第一審請求認容(救済命令の取り消しが認められた)
控訴審控訴棄却(Aらの不服申し立ては認められなかった)

判旨・判旨の概要 上告棄却

(1)本件リボン闘争は、就業時間中に行われた組合活動であって参加人組合の正当な行為に当たらないとした原審の判断は、結論において正当として是認することができる。

(2)(伊藤正巳裁判官補足意見)就業時間中の組合活動は、使用者の明示又は黙示の承諾があるか又は労使の慣行上許されている場合のほか認められないとされているが、これは、労働者の負う職務専念義務、すなわち労働契約により労働者は就業時間中その活動力をもっぱら職務の遂行に集中する義務を負うことに基づくものとされている。

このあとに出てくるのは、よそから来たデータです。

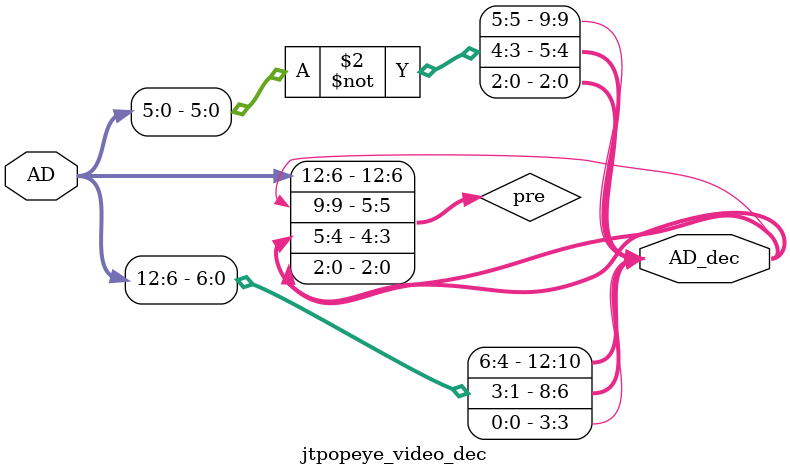
<source format=v>
/*  This file is part of JTPOPEYE.
    JTPOPEYE program is free software: you can redistribute it and/or modify
    it under the terms of the GNU General Public License as published by
    the Free Software Foundation, either version 3 of the License, or
    (at your option) any later version.

    JTPOPEYE program is distributed in the hope that it will be useful,
    but WITHOUT ANY WARRANTY; without even the implied warranty of
    MERCHANTABILITY or FITNESS FOR AD PARTICULAR PURPOSE.  See the
    GNU General Public License for more details.

    You should have received a copy of the GNU General Public License
    along with JTPOPEYE.  If not, see <http://www.gnu.org/licenses/>.

    Author: Jose Tejada Gomez. Twitter: @topapate
    Version: 1.0
    Date: 12-3-2019 */

`timescale 1ns/1ps

module jtpopeye_video_dec(
    input      [12:0]   AD,
    output reg [12:0]   AD_dec
);

reg [12:0] pre;
// AD is obfuscated
always @(*) begin
    pre[  5:0] =~AD[  5:0];
    pre[ 12:6] = AD[ 12:6];
    AD_dec[9:0] = { pre[5], pre[9], pre[8:7], pre[4:3], pre[6], pre[2:0] };
    AD_dec[12:10] = pre[12:10];
end

// assign AD_dec[  2:0] =~AD[  2:0];
// assign AD_dec[    3] = AD[    6];
// assign AD_dec[    4] =~AD[    3];
// assign AD_dec[    5] =~AD[    4];
// assign AD_dec[    6] = AD[    7];
// assign AD_dec[    7] = AD[    8];
// assign AD_dec[    8] = AD[    9];
// assign AD_dec[    9] =~AD[    5];
// assign AD_dec[12:10] = AD[12:10];


endmodule // jtpopeye_video_ad
</source>
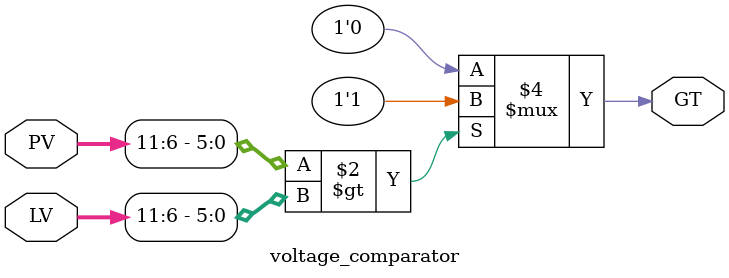
<source format=v>

module voltage_comparator(
   input wire [11:0] PV, // pending value (ADC)
   input wire [11:0] LV, // last value (register)
   output reg GT // greater flag
);

always @(PV, LV) begin
   if(PV[11:6] > LV[11:6]) begin // [9:4] last bits are not relevant in the comparison
      GT <= 1'b1;
   end
   else begin
      GT <= 1'b0;
   end
end


endmodule

</source>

(3)もっとも、職務専念義務と何ら支障なく両立し、使用者の業務を具体的に阻害することのない行動は、必ずしも職務専念義務に違背するものではないと解する。
 職務専念義務に違背する行動に当たるかどうかは、使用者の業務や労働者の職務の性質・内容、当該行動の態様など諸般の事情を勘案して判断されることになる。

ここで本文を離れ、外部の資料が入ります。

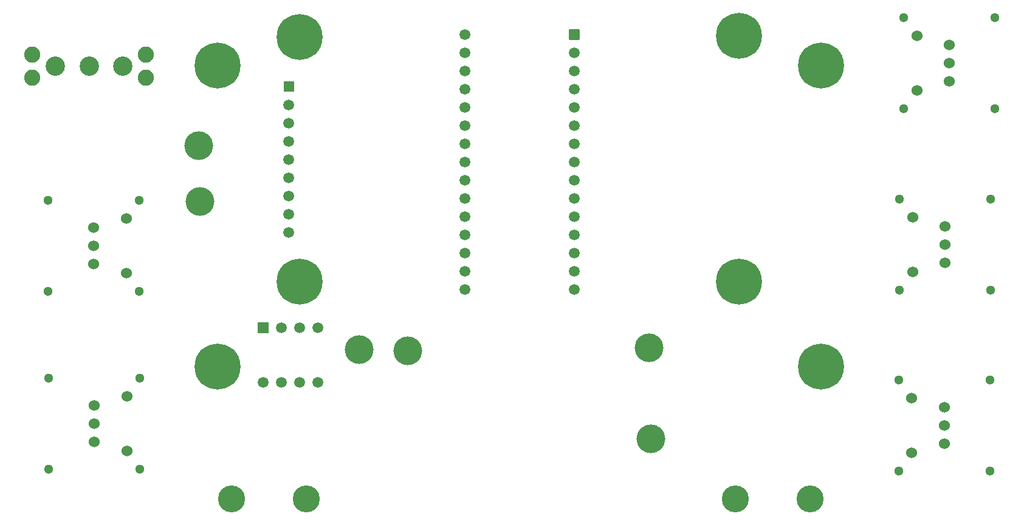
<source format=gts>
G04 #@! TF.GenerationSoftware,KiCad,Pcbnew,(5.1.9-0-10_14)*
G04 #@! TF.CreationDate,2021-01-09T19:18:04-08:00*
G04 #@! TF.ProjectId,schematic,73636865-6d61-4746-9963-2e6b69636164,rev?*
G04 #@! TF.SameCoordinates,Original*
G04 #@! TF.FileFunction,Soldermask,Top*
G04 #@! TF.FilePolarity,Negative*
%FSLAX46Y46*%
G04 Gerber Fmt 4.6, Leading zero omitted, Abs format (unit mm)*
G04 Created by KiCad (PCBNEW (5.1.9-0-10_14)) date 2021-01-09 19:18:04*
%MOMM*%
%LPD*%
G01*
G04 APERTURE LIST*
%ADD10C,1.511200*%
%ADD11C,3.760000*%
%ADD12C,1.300000*%
%ADD13C,1.524000*%
%ADD14C,4.000000*%
%ADD15C,1.498600*%
%ADD16R,1.498600X1.498600*%
%ADD17C,6.400000*%
%ADD18C,2.250000*%
%ADD19C,2.700000*%
G04 APERTURE END LIST*
D10*
X146281140Y-63825120D03*
X146281140Y-66365120D03*
X146281140Y-68905120D03*
X146281140Y-71445120D03*
X146281140Y-73985120D03*
X146281140Y-76525120D03*
X146281140Y-79065120D03*
X146281140Y-81605120D03*
X146281140Y-84145120D03*
X146281140Y-86685120D03*
X146281140Y-89225120D03*
X146281140Y-91765120D03*
X146281140Y-94305120D03*
X146281140Y-96845120D03*
X146281140Y-99385120D03*
X161521140Y-99385120D03*
X161521140Y-96845120D03*
X161521140Y-94305120D03*
X161521140Y-91765120D03*
X161521140Y-89225120D03*
X161521140Y-86685120D03*
X161521140Y-84145120D03*
X161521140Y-81605120D03*
X161521140Y-79065120D03*
X161521140Y-76525120D03*
X161521140Y-73985120D03*
X161521140Y-71445120D03*
X161521140Y-68905120D03*
X161521140Y-66365120D03*
G36*
G01*
X162276740Y-63171120D02*
X162276740Y-64479120D01*
G75*
G02*
X162175140Y-64580720I-101600J0D01*
G01*
X160867140Y-64580720D01*
G75*
G02*
X160765540Y-64479120I0J101600D01*
G01*
X160765540Y-63171120D01*
G75*
G02*
X160867140Y-63069520I101600J0D01*
G01*
X162175140Y-63069520D01*
G75*
G02*
X162276740Y-63171120I0J-101600D01*
G01*
G37*
D11*
X194411000Y-128548000D03*
X183991000Y-128548000D03*
X124205000Y-128606000D03*
X113785000Y-128606000D03*
D12*
X220159580Y-61422280D03*
X207459580Y-61422280D03*
X207459580Y-74122280D03*
X220159580Y-74122280D03*
D13*
X213809580Y-70312280D03*
X213809580Y-67772280D03*
X213809580Y-65232280D03*
X209309580Y-63962280D03*
X209309580Y-71582280D03*
D12*
X219415360Y-111970820D03*
X206715360Y-111970820D03*
X206715360Y-124670820D03*
X219415360Y-124670820D03*
D13*
X213065360Y-120860820D03*
X213065360Y-118320820D03*
X213065360Y-115780820D03*
X208565360Y-114510820D03*
X208565360Y-122130820D03*
D12*
X88336120Y-124472700D03*
X101036120Y-124472700D03*
X101036120Y-111772700D03*
X88336120Y-111772700D03*
D13*
X94686120Y-115582700D03*
X94686120Y-118122700D03*
X94686120Y-120662700D03*
X99186120Y-121932700D03*
X99186120Y-114312700D03*
D12*
X88259920Y-99636580D03*
X100959920Y-99636580D03*
X100959920Y-86936580D03*
X88259920Y-86936580D03*
D13*
X94609920Y-90746580D03*
X94609920Y-93286580D03*
X94609920Y-95826580D03*
X99109920Y-97096580D03*
X99109920Y-89476580D03*
D12*
X219565220Y-86781640D03*
X206865220Y-86781640D03*
X206865220Y-99481640D03*
X219565220Y-99481640D03*
D13*
X213215220Y-95671640D03*
X213215220Y-93131640D03*
X213215220Y-90591640D03*
X208715220Y-89321640D03*
X208715220Y-96941640D03*
D14*
X109192060Y-79344520D03*
X109357160Y-87101680D03*
X131556760Y-107792520D03*
X138351260Y-107955080D03*
X172178980Y-120192800D03*
D10*
X121785380Y-91384120D03*
X121785380Y-88844120D03*
X121785380Y-86304120D03*
X121785380Y-83764120D03*
X121785380Y-81224120D03*
X121785380Y-78684120D03*
X121785380Y-76144120D03*
X121785380Y-73604120D03*
G36*
G01*
X121029780Y-71718120D02*
X121029780Y-70410120D01*
G75*
G02*
X121131380Y-70308520I101600J0D01*
G01*
X122439380Y-70308520D01*
G75*
G02*
X122540980Y-70410120I0J-101600D01*
G01*
X122540980Y-71718120D01*
G75*
G02*
X122439380Y-71819720I-101600J0D01*
G01*
X121131380Y-71819720D01*
G75*
G02*
X121029780Y-71718120I0J101600D01*
G01*
G37*
D15*
X118207000Y-112336000D03*
X120747000Y-112336000D03*
X123287000Y-112336000D03*
X125827000Y-112336000D03*
X125827000Y-104716000D03*
X123287000Y-104716000D03*
X120747000Y-104716000D03*
D16*
X118207000Y-104716000D03*
D17*
X195874640Y-68150740D03*
X195877180Y-110169960D03*
X111879380Y-110162340D03*
X111879380Y-68178680D03*
X123278900Y-64170560D03*
X184470040Y-98272600D03*
X123286520Y-98272600D03*
X184470040Y-63949580D03*
D14*
X171964000Y-107524000D03*
D18*
X101853060Y-66649800D03*
X101853060Y-69849800D03*
X86053060Y-69849800D03*
X86053060Y-66649800D03*
D19*
X98653060Y-68249800D03*
X93953060Y-68249800D03*
X89253060Y-68249800D03*
M02*

</source>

(4)本件リボン闘争は、組合員たる労働者の職務を誠実に履行する義務と両立しないものであり、ホテルの業務に具体的に支障を来すものと認められる。

解説・ポイント

 労働契約上の義務に反する活動には正当性は認められません。
 例えば、勤務時間中の組合活動は労働義務(職務専念義務)に反するため、使用者がこれを許容していない限り正当性を欠くものとされています。

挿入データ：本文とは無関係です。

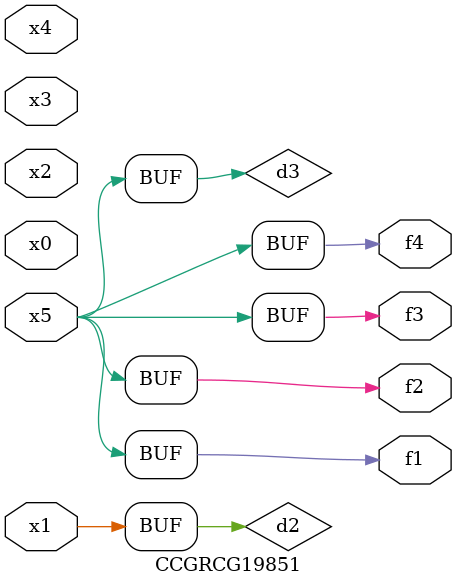
<source format=v>
module CCGRCG19851(
	input x0, x1, x2, x3, x4, x5,
	output f1, f2, f3, f4
);

	wire d1, d2, d3;

	not (d1, x5);
	or (d2, x1);
	xnor (d3, d1);
	assign f1 = d3;
	assign f2 = d3;
	assign f3 = d3;
	assign f4 = d3;
endmodule

</source>
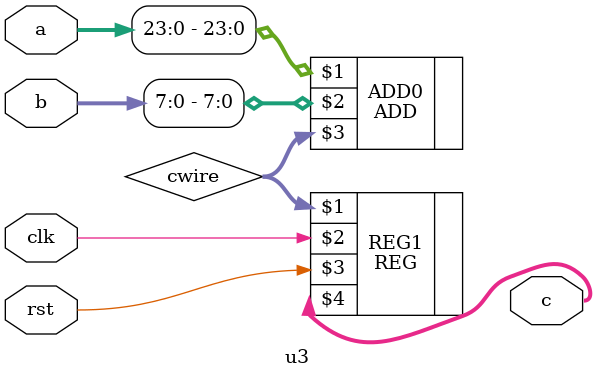
<source format=v>
`timescale 1ns / 1ps 

module u3(clk, rst, a, b, c);

input clk, rst;
input [31:0] a;
input [15:0] b;
output [7:0] c;
wire [7:0] cwire;

ADD #(.DATAWIDTH(8)) ADD0(a[23:0], b[7:0], cwire);
REG #(.DATAWIDTH(8)) REG1(cwire, clk, rst, c);

endmodule

</source>
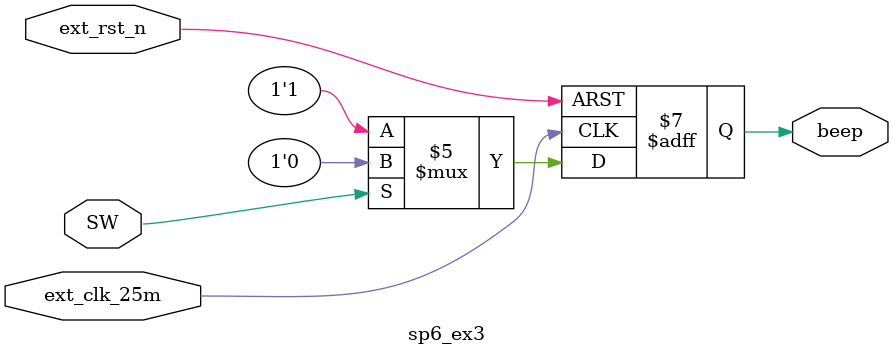
<source format=v>
module sp6_ex3 (
	input ext_clk_25m,
	input ext_rst_n,
	input SW,
	output reg beep
);
	always @(posedge ext_clk_25m or negedge ext_rst_n) begin
		if (!ext_rst_n) begin
			beep<=1'b0;
		end else begin
			if (!SW) begin
				beep<=1'b1;
			end else begin
				beep<=1'b0;
			end
		end
	end
endmodule
</source>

 本事案で問題となったように、勤務時間中のリボン・バッジ着用については、労働契約上の職務専念義務に反するため正当性を欠くと判断されることになります(つまり、正当な組み合活動にはあたらないということです)。

 他方、就業時間中ではなく、休憩時間中に食堂など会社の施設で平穏な態様でビラを配布するなど職場内の秩序を乱す恐れのない態様で組合活動が行われている場合には、実質的に使用者の許諾がなくとも正当な組合活動と判断される可能性があります。このような場合、施設の利用について使用者が許諾を与えないこと自体が施設管理権の濫用と判断され得るためです。

 正当な組活動といえるかは、一般的に組合活動の態様で判断されるようですが、実際には就業時間中の組合活動か休憩時間中の組合活動かが問題とされているようにも見受けられます。